"BİZİM ENGLISH" HAKKINDA
5 Aralık 1981 - İstanbul
BAŞLARKEN
1980’lerin Türkiye’si, daralan ekonomik çemberleri yırtmak, hayat şartlarını kolaylaştırmak, ekonomik kalkınmayı hızlandırmak için olağanüstü çabalara sahne olan bir Türkiye’dir. “ Muasır medeniyetlerin” (çağdaş uygarlıkların) seviyesine ulaşmanın yolunun öncelikle o medeniyetlerin ne olup ne olmadıklarını kendi dillerinden öğrenmekten geçtiği kuşkusuzdur. Teknoloji üreten ülkelerin dillerinin bilinmesi ki İngiliz dili yaygınlığı ve işlerliği açısından bunların başında gelmektedir, ekonomik geçerliliği olan toplumsal ve bireysel becerilerin en önemlilerindendir.
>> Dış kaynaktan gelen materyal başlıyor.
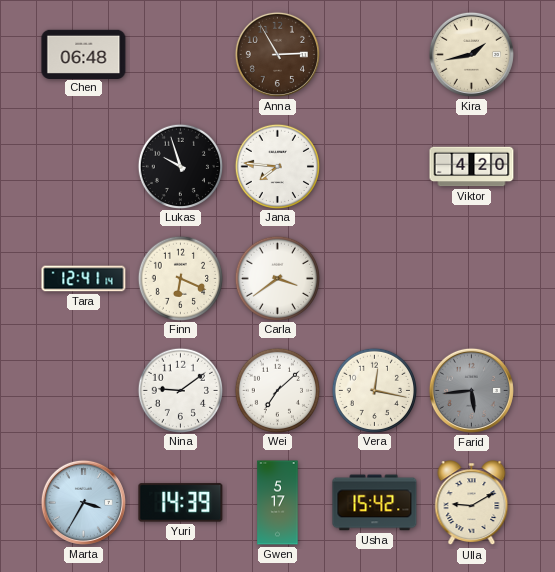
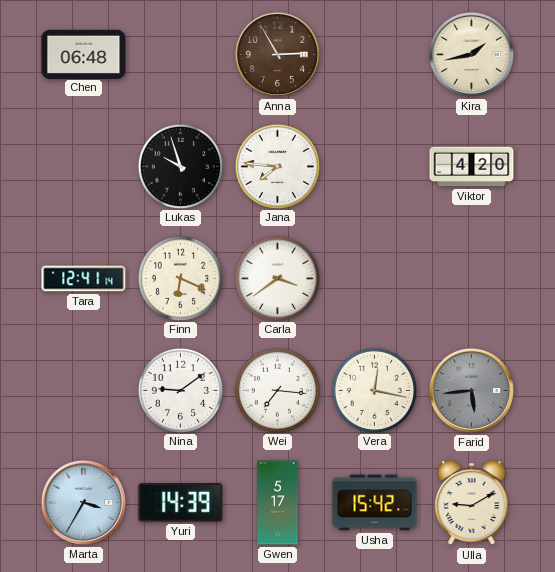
Wei: 7:08 -> 7:16
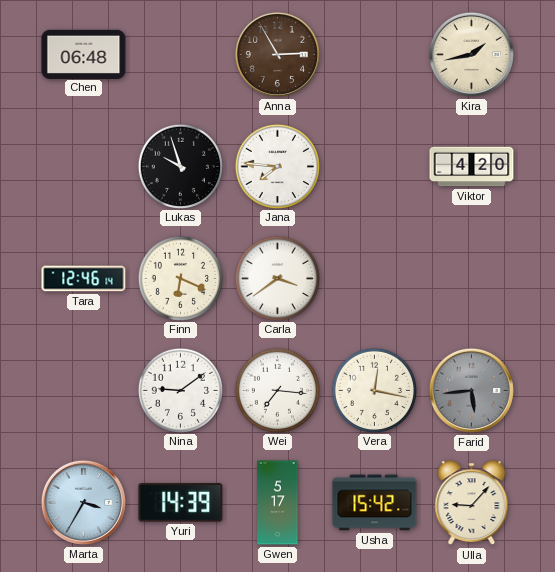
Tara: 12:41 -> 12:46
Ulla: 9:10 -> 9:07
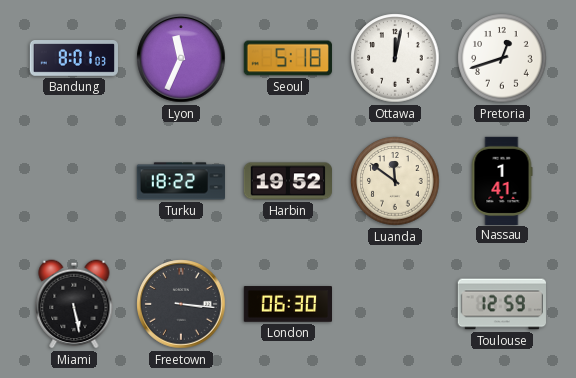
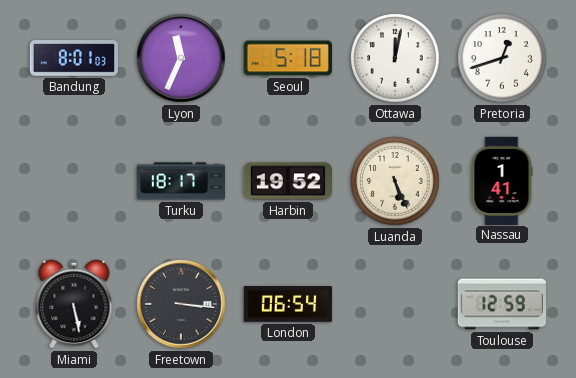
Turku: 18:22 -> 18:17
Luanda: 11:51 -> 5:26
London: 06:30 -> 06:54
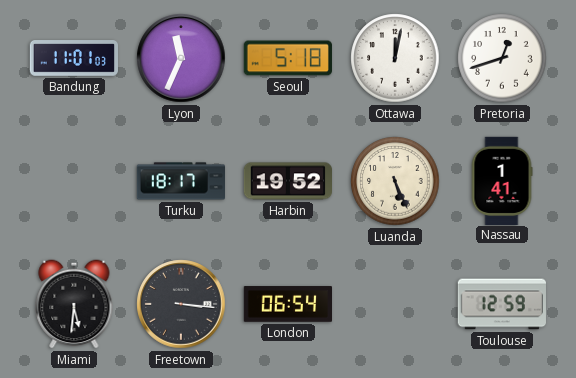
Bandung: 8:01 -> 11:01
Miami: 5:28 -> 5:31
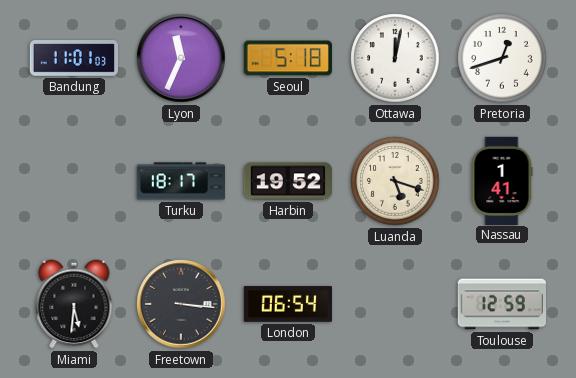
Luanda: 5:26 -> 5:18
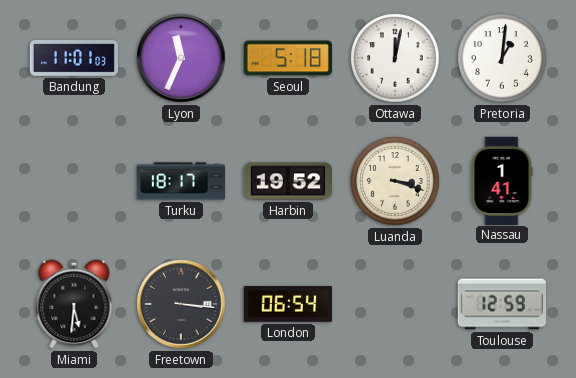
Pretoria: 12:42 -> 1:01
Luanda: 5:18 -> 3:18
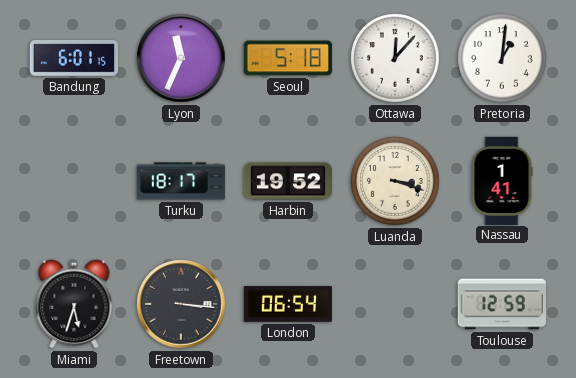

Bütün bunlara karşın, yabancı dil öğretimi bu güne kadar çözülememiş eğitim sorunlarımızın başlıcalarından biridir.
Bugün, İngilizce ile yıllar yılı şu veya bu biçimde haşır neşir olmuş bir öğrenci, halen Türkiye’mizde geçerliliğini koruyan geleneksek öğrenim sonucunda, kendi yaşantısına, eğitimine, özgeçmişine ya da yalanlarına ait iki sözü bir araya getirememektedir. Öyle ki, eğitimini kolejlerde tamamlama şansına sahip olan İngilizce bilirler dahil, örneğin, bir Üsküdar iskelesi, Babıali yokuşu, kerpiç, tespih gibi, Türkiye yaşantısının parçası olan sözcükleri bilememekte, buna karşılık, İngiltere’nin Birmingham şehrindeki Mr. Ve Mrs. Brown’ın noel ağaçlı yaşantılarına ait ayrıntıları anlatabilmektedirler. Yine geleneksel öğretim metoduyla İngilizce öğrenmeye çabalayan bir öğrenci, işletme fakültesi, okul müdürlüğü, mezuniyet belgesi, ücret, devlet dairesi, harç vb. gibi kendisini yakından ilgilendirebilecek kelimelerin yerine, hayatında hiç görmemiş olduğu ve görebilme şansının belki de hiç olmadığı zürafa, domuz ya da Big Ben saat kulesi , yaşamında asla birinci derecede rol oynamayacak kelimeleri öğrenmeye zorlanmaktadır.